The Trash Pack Advent Calendar!

I took a few days to lose the post-Halloween doldrums, but now I’m back, and ready to talk about candy canes. Almost.

Dino Drac’s 2013 Holiday Season has arrived, and with it, another swank logo courtesy of Jason Week. We’ll come up with something else for December, but a “Thanksgiving Day Parade” motif seemed like the right thing for right now.

I’m not making any promises as far as post frequency, partly because I can’t, but also because I just want to wing it this year. Write when I want to write, read old Star Wars Galaxy Guides when I want to read old Star Wars Galaxy Guides. Even so, I’m confident that I will make you ABSOLUTELY SICK OF SANTA CLAUS before 2014.

Let’s start now!

1

I found The Trash Pack Advent Calendar on Amazon, and even with its bloated price, buying one was a no-brainer.

Those who have read me since the Dark Ages know that I have a long and somewhat sordid history with toy-stuffed advent calendars, dating back to 2002. At that time, Playmobil was the only show in town, but now there’s an advent calendar for everything. (And Playmobil, desperate to retain their turf, can only respond by debuting sixty different advent calendars each year.)

It’s become overwhelming, to the point where my impulse is to just ignore all advent calendars, lest I spent 15 minutes in a K-hole at Target, trying to choose between the LEGO, Imaginext and Mega Bloks versions.

It takes a lot to make me jump at an advent calendar nowadays. A Trash Pack version was not only justification for jumping, but justification for jumping high enough to crack my head open on the ceiling. By the complete lack of give, I estimate that mine was crafted with something other than sheetrock.

2

3

Assuming you do things as instructed, you’ll open one window box each day, from December 1st through Christmas Eve. If you’re new to the Trash Pack hobby, you have my personal guarantee that this is the slowest possible way to build a collection.

I ain’t having it. I’m BLOWING MY WAD.

4

5

Yeah, I opened ‘em all. Deal with it.

Each figure – or “Trashie,” as they’re affectionately known – comes in a sealed plastic baggie. The plastic baggies are the biggest defense for opening them day by day, because getting through 24 of them at once has left my teeth chipped and my resolve forever weakened.
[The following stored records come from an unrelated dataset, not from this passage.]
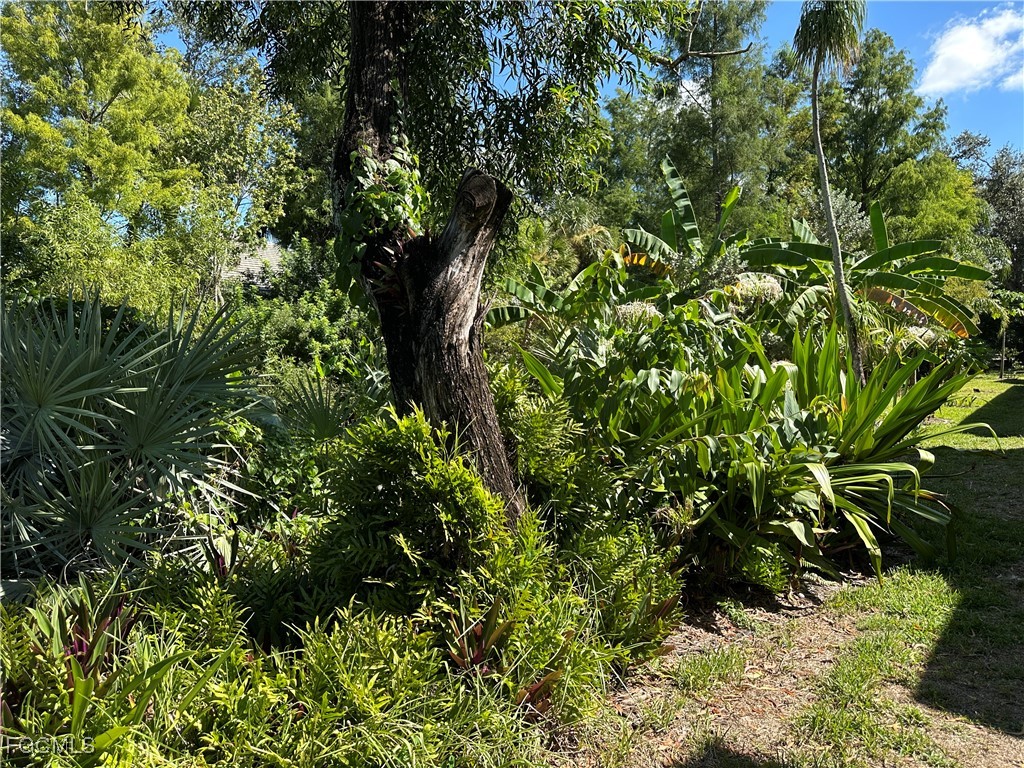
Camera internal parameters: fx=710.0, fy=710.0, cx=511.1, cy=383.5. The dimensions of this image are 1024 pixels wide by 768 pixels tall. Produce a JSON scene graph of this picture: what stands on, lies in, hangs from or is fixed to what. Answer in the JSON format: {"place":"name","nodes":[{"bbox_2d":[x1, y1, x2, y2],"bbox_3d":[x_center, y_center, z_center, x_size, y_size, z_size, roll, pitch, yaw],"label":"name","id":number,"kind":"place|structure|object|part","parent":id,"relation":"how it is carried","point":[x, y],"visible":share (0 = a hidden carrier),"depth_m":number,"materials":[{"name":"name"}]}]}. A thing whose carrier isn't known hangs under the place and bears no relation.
{"place":"outdoors","nodes":[
{"label":"outdoors","id":0,"kind":"place"},
{"bbox_2d":[220,240,285,289],"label":"house","id":1,"kind":"structure","parent":0,"point":[249,263],"depth_m":22.55,"materials":[{"name":"grey"}]},
{"bbox_2d":[124,0,1023,228],"label":"sky","id":2,"kind":"structure","parent":0,"point":[687,87],"materials":[{"name":"blue"}]},
{"bbox_2d":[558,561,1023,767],"label":"dirt path","id":3,"kind":"structure","parent":0,"point":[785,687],"materials":[{"name":"brown soil"}]},
{"bbox_2d":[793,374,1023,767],"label":"lawn","id":4,"kind":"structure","parent":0,"point":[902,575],"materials":[{"name":"green plant"}]},
{"bbox_2d":[977,288,1023,377],"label":"small tree","id":5,"kind":"object","parent":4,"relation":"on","point":[1003,343],"visible":0.9,"depth_m":21.76,"materials":[{"name":"green plant"}]},
{"bbox_2d":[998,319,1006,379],"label":"post","id":6,"kind":"object","parent":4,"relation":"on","point":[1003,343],"visible":0.86,"depth_m":22.28,"materials":[{"name":"brown"}]},
{"bbox_2d":[918,6,1023,96],"label":"cloud","id":7,"kind":"structure","parent":0,"point":[946,50],"materials":[{"name":"white"}]},
{"label":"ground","id":8,"kind":"structure","parent":0},
{"bbox_2d":[0,286,265,590],"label":"palmetto","id":9,"kind":"object","parent":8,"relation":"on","point":[145,418],"visible":0.97,"depth_m":4.06,"materials":[{"name":"green plant"}]},
{"bbox_2d":[0,0,268,306],"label":"tree","id":10,"kind":"object","parent":8,"relation":"on","point":[26,41],"visible":0.91,"depth_m":12.99,"materials":[{"name":"green plant"}]},
{"bbox_2d":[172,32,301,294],"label":"tree","id":11,"kind":"object","parent":8,"relation":"on","point":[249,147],"visible":0.69,"depth_m":17.35,"materials":[{"name":"green plant"}]},
{"bbox_2d":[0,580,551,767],"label":"ground cover plant","id":12,"kind":"object","parent":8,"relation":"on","point":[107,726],"visible":0.82,"depth_m":2.77,"materials":[{"name":"green plant"}]},
{"bbox_2d":[221,241,384,385],"bbox_3d":[-3.037,-0.600,10.529,3.255,3.095,3.506,0,5,-3],"label":"shrub","id":13,"kind":"object","parent":8,"relation":"on","point":[289,323],"visible":0.5,"depth_m":10.14,"materials":[{"name":"green plant"}]},
{"bbox_2d":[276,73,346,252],"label":"tree","id":14,"kind":"object","parent":8,"relation":"on","point":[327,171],"visible":0.36,"depth_m":19.18,"materials":[{"name":"green plant"}]},
{"bbox_2d":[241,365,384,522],"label":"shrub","id":15,"kind":"object","parent":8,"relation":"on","point":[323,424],"visible":0.63,"depth_m":5.82,"materials":[{"name":"green plant"}]},
{"bbox_2d":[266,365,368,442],"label":"palmetto","id":16,"kind":"object","parent":8,"relation":"on","point":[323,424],"visible":0.58,"depth_m":6.75,"materials":[{"name":"green plant"}]},
{"bbox_2d":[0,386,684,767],"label":"garden bed","id":17,"kind":"object","parent":8,"relation":"on","point":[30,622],"visible":0.67,"depth_m":3.32,"materials":[{"name":"green plant"}]},
{"bbox_2d":[29,585,139,686],"bbox_3d":[-1.680,1.064,2.782,0.496,0.494,0.526,0,5,-3],"label":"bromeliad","id":18,"kind":"object","parent":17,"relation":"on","point":[79,644],"visible":0.54,"depth_m":2.77,"materials":[{"name":"plant"}]},
{"bbox_2d":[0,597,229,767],"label":"plants","id":19,"kind":"object","parent":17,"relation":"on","point":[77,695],"visible":0.82,"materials":[{"name":"green plant"}]},
{"bbox_2d":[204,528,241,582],"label":"bromeliad","id":20,"kind":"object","parent":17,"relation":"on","point":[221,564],"visible":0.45,"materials":[{"name":"green plant"}]},
{"bbox_2d":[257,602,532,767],"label":"fern","id":21,"kind":"object","parent":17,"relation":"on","point":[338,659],"visible":0.92,"depth_m":2.77,"materials":[{"name":"green plant"}]},
{"bbox_2d":[309,405,508,617],"bbox_3d":[-0.530,0.747,3.754,1.092,1.290,1.124,0,5,-3],"label":"shrub","id":22,"kind":"object","parent":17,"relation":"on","point":[433,478],"visible":0.88,"depth_m":3.56,"materials":[{"name":"green plant"}]},
{"bbox_2d":[442,597,511,676],"bbox_3d":[-0.151,1.197,3.170,0.370,0.400,0.413,0,5,-3],"label":"bromeliad","id":23,"kind":"object","parent":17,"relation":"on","point":[475,659],"visible":0.59,"depth_m":3.17,"materials":[{"name":"red plant"}]},
{"bbox_2d":[514,668,563,715],"bbox_3d":[0.096,1.369,3.104,0.286,0.242,0.316,0,5,-3],"label":"red plant","id":24,"kind":"object","parent":17,"relation":"on","point":[531,691],"visible":0.42,"depth_m":3.09,"materials":[{"name":"red plant"}]},
{"bbox_2d":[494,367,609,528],"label":"fern","id":25,"kind":"object","parent":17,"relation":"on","point":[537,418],"visible":0.73,"depth_m":4.94,"materials":[{"name":"green plant"}]},
{"bbox_2d":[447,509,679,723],"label":"fern","id":26,"kind":"object","parent":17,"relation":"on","point":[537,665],"visible":0.74,"depth_m":3.44,"materials":[{"name":"green plant"}]},
{"bbox_2d":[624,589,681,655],"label":"bromeliad","id":27,"kind":"object","parent":17,"relation":"on","point":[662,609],"visible":0.52,"depth_m":3.84,"materials":[{"name":"plant"}]},
{"bbox_2d":[158,0,710,524],"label":"tree","id":28,"kind":"object","parent":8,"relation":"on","point":[355,57],"visible":0.97,"depth_m":4.45,"materials":[{"name":"plant"}]},
{"bbox_2d":[335,129,427,297],"bbox_3d":[-0.814,-1.099,4.600,0.754,1.286,0.932,0,5,-3],"label":"climbing vine","id":29,"kind":"object","parent":28,"relation":"attached to","point":[380,194],"visible":0.61,"depth_m":4.50,"materials":[{"name":"green plant"}]},
{"label":"tree trunk","id":30,"kind":"part","parent":28,"relation":"part of","materials":[{"name":"brown wood"}]},
{"bbox_2d":[483,253,612,329],"bbox_3d":[0.479,-0.730,9.182,2.115,1.875,1.715,0,5,-3],"label":"banana plant","id":31,"kind":"object","parent":8,"relation":"on","point":[541,289],"visible":0.53,"depth_m":9.10,"materials":[{"name":"green plant"}]},
{"bbox_2d":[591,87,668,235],"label":"tree","id":32,"kind":"object","parent":8,"relation":"on","point":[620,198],"visible":0.55,"depth_m":26.65,"materials":[{"name":"green plant"}]},
{"bbox_2d":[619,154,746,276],"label":"banana plant","id":33,"kind":"object","parent":8,"relation":"on","point":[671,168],"visible":0.62,"depth_m":10.40,"materials":[{"name":"green plant"}]},
{"bbox_2d":[617,0,795,236],"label":"tree","id":34,"kind":"object","parent":8,"relation":"on","point":[724,108],"visible":0.76,"depth_m":21.34,"materials":[{"name":"plant"}]},
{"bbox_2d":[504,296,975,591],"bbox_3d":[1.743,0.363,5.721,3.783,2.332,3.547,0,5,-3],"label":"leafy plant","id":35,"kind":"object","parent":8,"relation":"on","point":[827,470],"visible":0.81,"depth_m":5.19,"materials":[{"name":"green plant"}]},
{"bbox_2d":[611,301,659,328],"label":"flower cluster","id":36,"kind":"object","parent":35,"relation":"attached to","point":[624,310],"visible":0.63,"depth_m":6.91,"materials":[{"name":"white plant"}]},
{"bbox_2d":[728,273,783,305],"bbox_3d":[2.545,-0.959,7.434,0.626,0.335,0.597,4,6,42],"label":"flower cluster","id":37,"kind":"object","parent":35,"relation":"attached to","point":[768,285],"visible":0.71,"depth_m":7.31,"materials":[{"name":"plant"}]},
{"bbox_2d":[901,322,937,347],"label":"flower cluster","id":38,"kind":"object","parent":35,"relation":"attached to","point":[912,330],"visible":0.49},
{"bbox_2d":[793,0,869,377],"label":"palm tree","id":39,"kind":"object","parent":8,"relation":"on","point":[838,263],"visible":0.95,"depth_m":8.05,"materials":[{"name":"plant"}]},
{"label":"crown","id":40,"kind":"part","parent":39,"relation":"part of","materials":[{"name":"green plant"}]},
{"bbox_2d":[742,194,987,347],"bbox_3d":[4.788,-1.053,10.106,3.354,3.344,2.725,0,5,-3],"label":"banana plant","id":41,"kind":"object","parent":8,"relation":"on","point":[868,261],"visible":0.73,"depth_m":9.91,"materials":[{"name":"green plant"}]},
{"bbox_2d":[811,25,957,233],"bbox_3d":[13.355,-7.064,26.936,5.902,11.871,5.845,-4,6,-37],"label":"tree","id":42,"kind":"object","parent":8,"relation":"on","point":[863,181],"visible":0.74,"depth_m":25.39,"materials":[{"name":"green plant"}]},
{"bbox_2d":[874,150,988,260],"bbox_3d":[14.566,-4.587,25.647,5.008,7.380,5.121,0,5,-3],"label":"tree","id":43,"kind":"object","parent":8,"relation":"on","point":[944,216],"visible":0.6,"depth_m":24.29,"materials":[{"name":"green plant"}]},
{"bbox_2d":[950,132,1023,288],"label":"tree","id":44,"kind":"object","parent":8,"relation":"on","point":[1018,246],"visible":0.64,"depth_m":31.61,"materials":[{"name":"plant"}]}
]}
God, tearing bags open is seriously the worst thing in the world. We just don’t notice because it’s usually over so quickly. Go spend ten minutes doing nothing but that, and tell me you’re not in the mood to kill everything that breathes.
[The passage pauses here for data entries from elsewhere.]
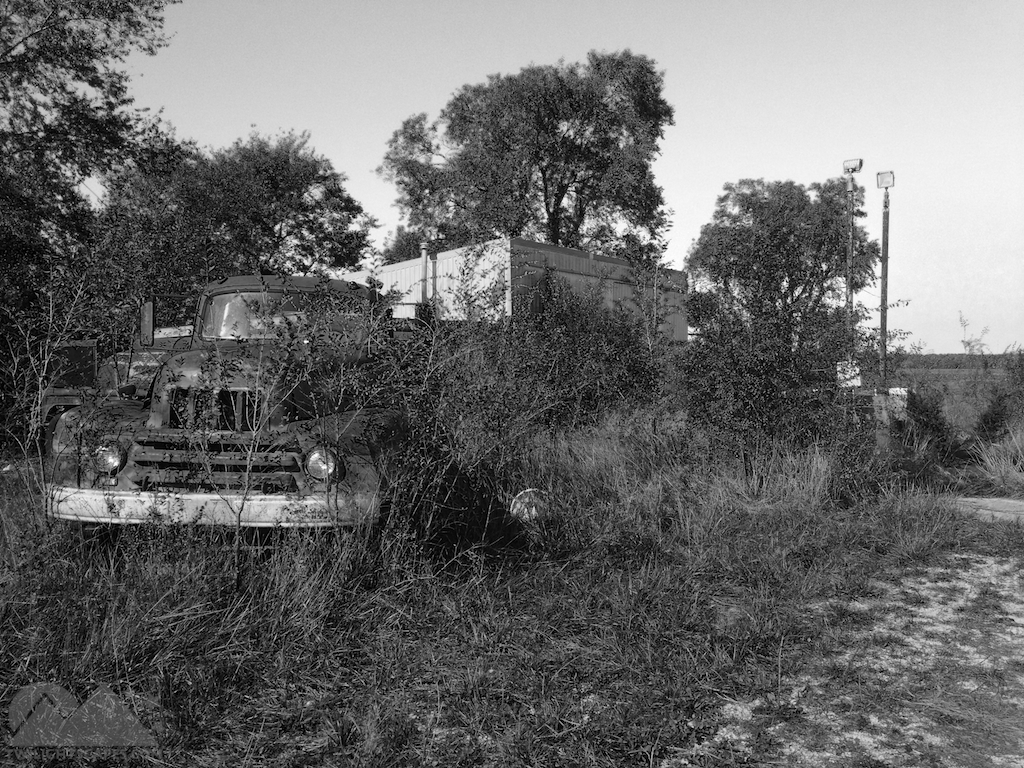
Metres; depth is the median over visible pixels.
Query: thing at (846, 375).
sign
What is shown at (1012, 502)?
concrete slab
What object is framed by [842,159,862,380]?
light pole
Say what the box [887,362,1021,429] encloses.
field
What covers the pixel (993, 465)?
dry grass clump
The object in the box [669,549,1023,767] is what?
dirt path
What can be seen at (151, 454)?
truck
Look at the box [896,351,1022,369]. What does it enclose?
distant tree line
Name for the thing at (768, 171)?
sky
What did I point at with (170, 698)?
grass field
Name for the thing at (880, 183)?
floodlight
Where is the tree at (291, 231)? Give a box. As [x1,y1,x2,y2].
[96,127,375,306]
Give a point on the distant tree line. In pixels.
(944, 356)
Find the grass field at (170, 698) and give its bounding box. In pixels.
[0,409,1021,767]
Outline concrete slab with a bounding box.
[949,495,1023,523]
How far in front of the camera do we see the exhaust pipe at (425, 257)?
19.23 m
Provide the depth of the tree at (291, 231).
20.13 m
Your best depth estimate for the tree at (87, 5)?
12.35 m
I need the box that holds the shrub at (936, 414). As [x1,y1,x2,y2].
[897,381,956,456]
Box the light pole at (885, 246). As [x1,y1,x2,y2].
[875,171,895,390]
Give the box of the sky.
[113,0,1023,354]
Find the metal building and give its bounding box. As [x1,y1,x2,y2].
[342,237,689,341]
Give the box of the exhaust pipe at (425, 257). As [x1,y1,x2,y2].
[419,243,430,304]
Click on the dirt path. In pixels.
(940, 584)
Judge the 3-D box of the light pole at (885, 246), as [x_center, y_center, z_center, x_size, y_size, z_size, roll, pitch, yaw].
[8.295,-1.861,21.744,0.414,5.680,0.399,0,2,5]
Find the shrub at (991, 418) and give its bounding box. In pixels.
[973,348,1023,441]
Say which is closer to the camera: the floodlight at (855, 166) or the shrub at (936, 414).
the shrub at (936, 414)
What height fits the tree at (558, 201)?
10.692 m
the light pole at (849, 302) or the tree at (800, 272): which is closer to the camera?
the light pole at (849, 302)
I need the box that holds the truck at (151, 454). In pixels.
[43,273,419,535]
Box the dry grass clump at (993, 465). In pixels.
[968,428,1023,491]
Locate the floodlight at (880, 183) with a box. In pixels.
[875,170,895,188]
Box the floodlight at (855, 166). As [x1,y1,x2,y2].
[842,157,863,172]
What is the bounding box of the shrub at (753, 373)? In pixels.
[677,291,904,492]
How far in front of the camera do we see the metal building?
24.51 m
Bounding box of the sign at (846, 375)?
[836,359,861,387]
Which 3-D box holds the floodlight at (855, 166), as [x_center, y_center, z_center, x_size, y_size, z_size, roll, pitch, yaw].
[7.474,-4.769,21.395,0.427,0.310,0.404,0,2,5]
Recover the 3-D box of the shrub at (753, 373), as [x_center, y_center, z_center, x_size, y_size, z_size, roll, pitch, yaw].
[3.150,0.014,11.437,2.796,2.615,2.882,0,2,5]
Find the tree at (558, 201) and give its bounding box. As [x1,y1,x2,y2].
[380,51,674,267]
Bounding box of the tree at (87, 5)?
[0,0,185,420]
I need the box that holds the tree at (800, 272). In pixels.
[685,176,879,346]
I don’t know the names, allegiances or rarities of the Trashies I picked up. I’m a Trash Pack fan, but I’m not a fanatic. I guess what I’m saying is, I’m an apparatus with rotating blades that creates a current of air for cooling or ventilation.

I’m curious about them, though. Are any of them exclusive to this set? Are the Trashies completely randomized, meaning that I’d get an entirely different assortment if I bought a second advent calendar? A bit of research might answer these questions, but since I refuse to go through the trouble, I guess I’m not as curious as I thought.

Whatever the case, it’s a good mix. I got a bird, a pretzel and a toilet, so that’s probably stating the obvious. I’m disappointed over having received so many color-swapped doubles, but that’s a quibble far outweighed by the glory of owning the official “chair” Trashie.

6

Despite my limited knowledge, I had a suspicion that this guy was rare. Call it intuition, or maybe common sense, since he’s the only one covered in super metallic paint.

Turns out, I was right. His name is “Alley Alien,” and he’s considered “ultra rare.” Sadly, my notions of riches were quickly dashed by the sight of so many eBay sellers failing to get seven dollar bids. In a perfect world, I could hawk this thing to a desperate collector and make the other 23 Trashies technically-free.

That’s the problem with this set. It’s expensive. I paid thirty bucks, and because I was almost too embarrassed to admit that, it must be out of bounds. That’s more than a dollar per Trashie!

In the company’s defense, $30 might be above the original retail price. This set is a year or two old, so it’s possible that some third-party Amazon jerk took me for a ride in a shitty car that I helped pay for.

Twenty bucks sounds more reasonable, but it’s a great set either way. Given the massive thematic discrepancies between Christmas and Trashies, blending the two was a completely welcomed WTF moment. Letting Trash Pack toys fuel a kid’s holiday celebration? That’s pretty cool.